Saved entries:
Segment Open
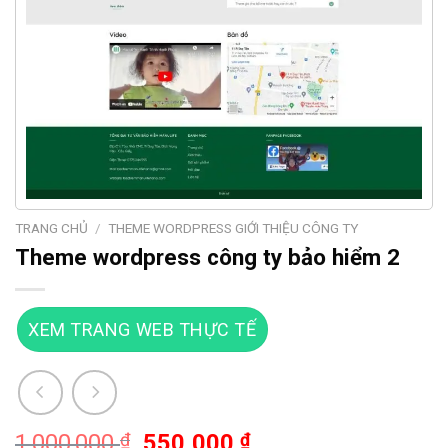
TRANG CHỦ
/
THEME WORDPRESS GIỚI THIỆU CÔNG TY
Theme wordpress công ty bảo hiểm 2
XEM TRANG WEB THỰC TẾ
Giá
Giá
1,000,000
₫
550,000
₫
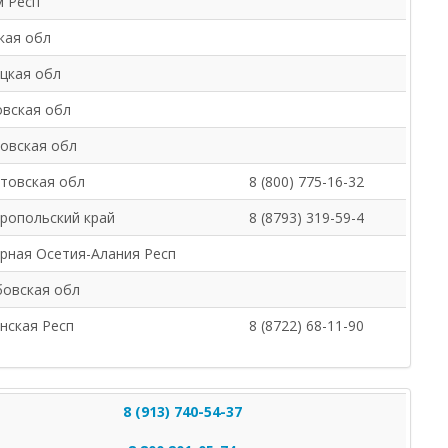
 Респ
кая обл
цкая обл
вская обл
овская обл
товская обл
8 (800) 775-16-32
ропольский край
8 (8793) 319-59-4
рная Осетия-Алания Респ
овская обл
нская Респ
8 (8722) 68-11-90
8 (913) 740-54-37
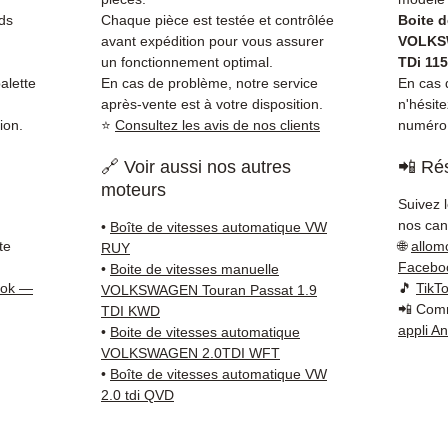
vitess
ds
Chaque pièce est testée et contrôlée
Boite 
durs, v
avant expédition pour vous assurer
VOLKSW
perte 
un fonctionnement optimal.
TDi 11
à l'em
alette
En cas de problème, notre service
En cas d
après-vente est à votre disposition.
n'hésit
standa
ion.
⭐
Consultez les avis de nos clients
numéro 
économ
Compat
🔗 Voir aussi nos autres
📲 Rés
vérifi
moteurs
sur vo
Suivez 
direct
nos cana
•
Boîte de vitesses automatique VW
Volksw
te
🌐
allom
RUY
techni
Facebo
•
Boite de vitesses manuelle
ook —
🎵
TikT
Whats
VOLKSWAGEN Touran Passat 1.9
📲 Comm
TDI KWD
pour t
appli A
•
Boite de vitesses automatique
Livrais
VOLKSWAGEN 2.0TDI WFT
5 à 7 
•
Boîte de vitesses automatique VW
métrop
2.0 tdi QVD
sur pa
en Eur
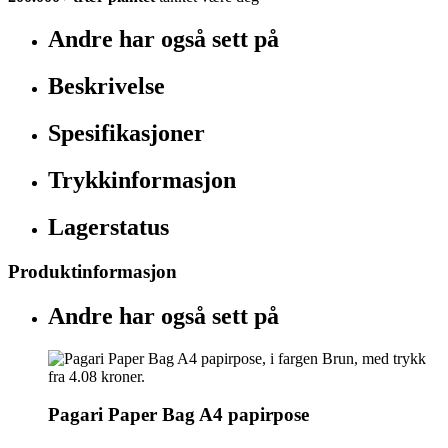
Andre har også sett på
Beskrivelse
Spesifikasjoner
Trykkinformasjon
Lagerstatus
Produktinformasjon
Andre har også sett på
Pagari Paper Bag A4 papirpose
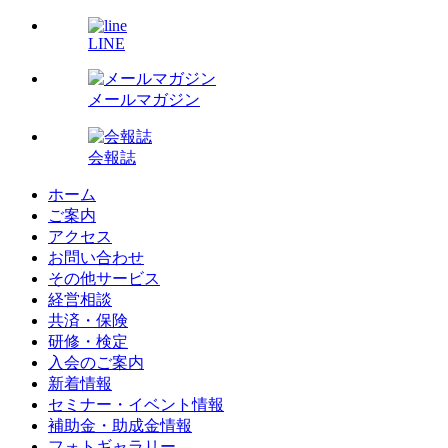
LINE
メールマガジン
会報誌
ホーム
ご案内
アクセス
お問い合わせ
その他サービス
経営相談
共済・保険
研修・検定
入会のご案内
新着情報
セミナー・イベント情報
補助金・助成金情報
フォトギャラリー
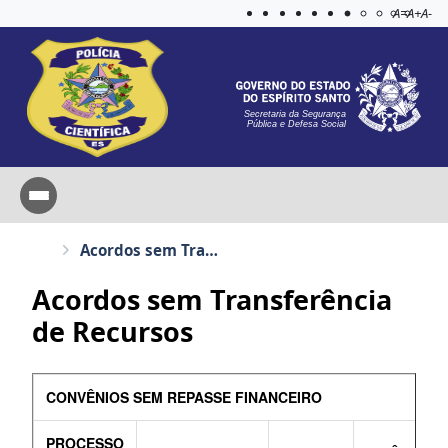
Acessibilida
Aplicar c
A=
A+
A-
Secretaria da Segurança
Pública e Defesa Social
Acordos sem Transferência de Recursos
Acordos sem Transferência
de Recursos
CONVÊNIOS SEM REPASSE FINANCEIRO
PROCESSO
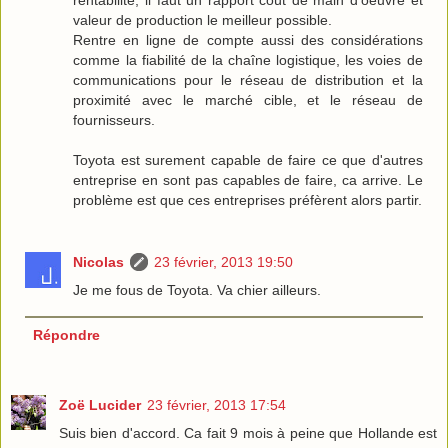
valeur de production le meilleur possible.
Rentre en ligne de compte aussi des considérations
comme la fiabilité de la chaîne logistique, les voies de
communications pour le réseau de distribution et la
proximité avec le marché cible, et le réseau de
fournisseurs.
Toyota est surement capable de faire ce que d'autres
entreprise en sont pas capables de faire, ca arrive. Le
problème est que ces entreprises préfèrent alors partir.
Nicolas
23 février, 2013 19:50
Je me fous de Toyota. Va chier ailleurs.
Répondre
Zoë Lucider
23 février, 2013 17:54
Suis bien d'accord. Ca fait 9 mois à peine que Hollande est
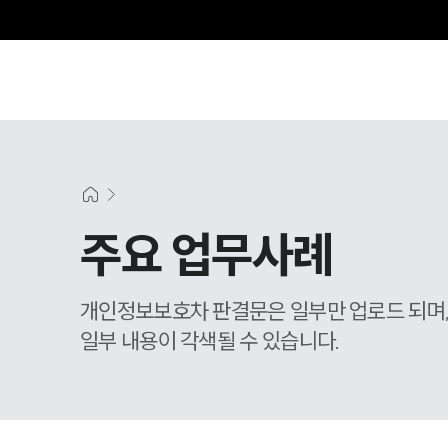
주요 업무사례
개인정보보호차 판결문은 일부만 업로드 되며
일부 내용이 각색될 수 있습니다.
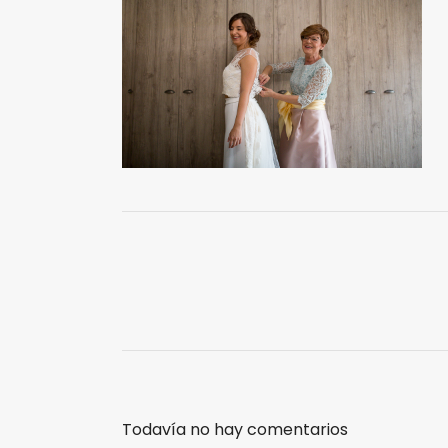
Todavía no hay comentarios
Segment Closed
Exercise: Only the lines from the one that contains "개인정보보호차 판결문은 일부만 업로드 되며" through the last line of the records may appear in the answer, retyped exactly and with no pictures.

Solution:
개인정보보호차 판결문은 일부만 업로드 되며
일부 내용이 각색될 수 있습니다.
Todavía no hay comentarios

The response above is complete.